> **Data shown**:
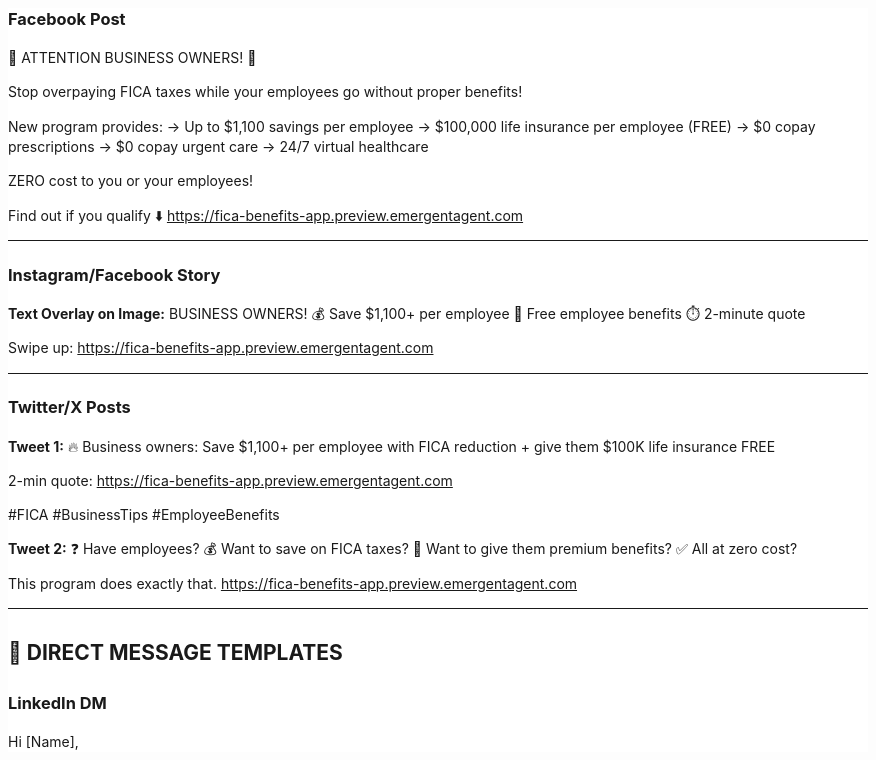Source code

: 
### Facebook Post
🚨 ATTENTION BUSINESS OWNERS! 🚨

Stop overpaying FICA taxes while your employees go without proper benefits!

New program provides:
→ Up to $1,100 savings per employee
→ $100,000 life insurance per employee (FREE)
→ $0 copay prescriptions
→ $0 copay urgent care
→ 24/7 virtual healthcare

ZERO cost to you or your employees!

Find out if you qualify ⬇️
https://fica-benefits-app.preview.emergentagent.com

---

### Instagram/Facebook Story
**Text Overlay on Image:**
BUSINESS OWNERS!
💰 Save $1,100+ per employee
🏥 Free employee benefits
⏱️ 2-minute quote

Swipe up: https://fica-benefits-app.preview.emergentagent.com

---

### Twitter/X Posts

**Tweet 1:**
🔥 Business owners: Save $1,100+ per employee with FICA reduction + give them $100K life insurance FREE

2-min quote: https://fica-benefits-app.preview.emergentagent.com

#FICA #BusinessTips #EmployeeBenefits

**Tweet 2:**
❓ Have employees?
💰 Want to save on FICA taxes?
🏥 Want to give them premium benefits?
✅ All at zero cost?

This program does exactly that.
https://fica-benefits-app.preview.emergentagent.com

---

## 💬 DIRECT MESSAGE TEMPLATES

### LinkedIn DM
Hi [Name],
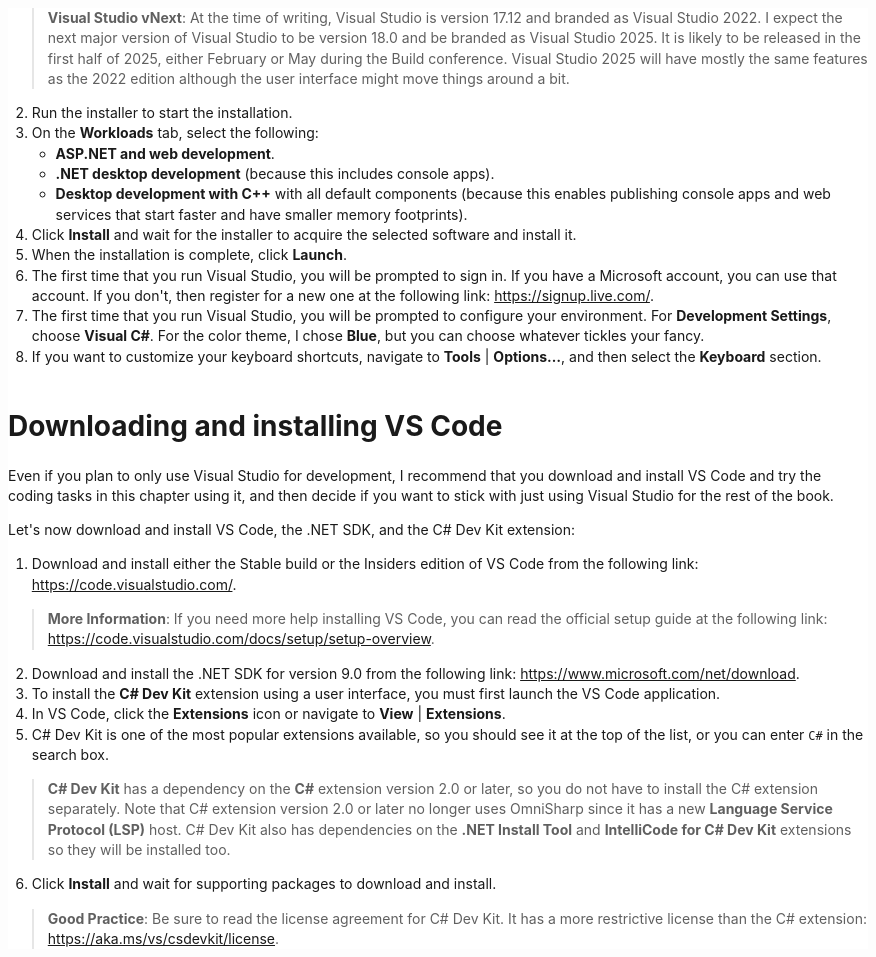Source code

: > **Visual Studio vNext**: At the time of writing, Visual Studio is version 17.12 and branded as Visual Studio 2022. I expect the next major version of Visual Studio to be version 18.0 and be branded as Visual Studio 2025. It is likely to be released in the first half of 2025, either February or May during the Build conference. Visual Studio 2025 will have mostly the same features as the 2022 edition although the user interface might move things around a bit.

2.	Run the installer to start the installation.
3.	On the **Workloads** tab, select the following:
    - **ASP.NET and web development**.
    - **.NET desktop development** (because this includes console apps).
    - **Desktop development with C++** with all default components (because this enables publishing console apps and web services that start faster and have smaller memory footprints).
4.	Click **Install** and wait for the installer to acquire the selected software and install it.
5.	When the installation is complete, click **Launch**.
6.	The first time that you run Visual Studio, you will be prompted to sign in. If you have a Microsoft account, you can use that account. If you don't, then register for a new one at the following link: https://signup.live.com/.
7.	The first time that you run Visual Studio, you will be prompted to configure your environment. For **Development Settings**, choose **Visual C#**. For the color theme, I chose **Blue**, but you can choose whatever tickles your fancy.
8.	If you want to customize your keyboard shortcuts, navigate to **Tools** | **Options…**, and then select the **Keyboard** section.

# Downloading and installing VS Code

Even if you plan to only use Visual Studio for development, I recommend that you download and install VS Code and try the coding tasks in this chapter using it, and then decide if you want to stick with just using Visual Studio for the rest of the book.

Let's now download and install VS Code, the .NET SDK, and the C# Dev Kit extension:
1.	Download and install either the Stable build or the Insiders edition of VS Code from the following link: https://code.visualstudio.com/.

> **More Information**: If you need more help installing VS Code, you can read the official setup guide at the following link: https://code.visualstudio.com/docs/setup/setup-overview.

2.	Download and install the .NET SDK for version 9.0 from the following link: https://www.microsoft.com/net/download.
3.	To install the **C# Dev Kit** extension using a user interface, you must first launch the VS Code application.
4.	In VS Code, click the **Extensions** icon or navigate to **View** | **Extensions**.
5.	C# Dev Kit is one of the most popular extensions available, so you should see it at the top of the list, or you can enter `C#` in the search box.

> **C# Dev Kit** has a dependency on the **C#** extension version 2.0 or later, so you do not have to install the C# extension separately. Note that C# extension version 2.0 or later no longer uses OmniSharp since it has a new **Language Service Protocol (LSP)** host. C# Dev Kit also has dependencies on the **.NET Install Tool** and **IntelliCode for C# Dev Kit** extensions so they will be installed too.

6.	Click **Install** and wait for supporting packages to download and install.

> **Good Practice**: Be sure to read the license agreement for C# Dev Kit. It has a more restrictive license than the C# extension: https://aka.ms/vs/csdevkit/license.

> **Written task**: Tell how many lines of the data include the word "your", and nothing else.

> **Reply**: 4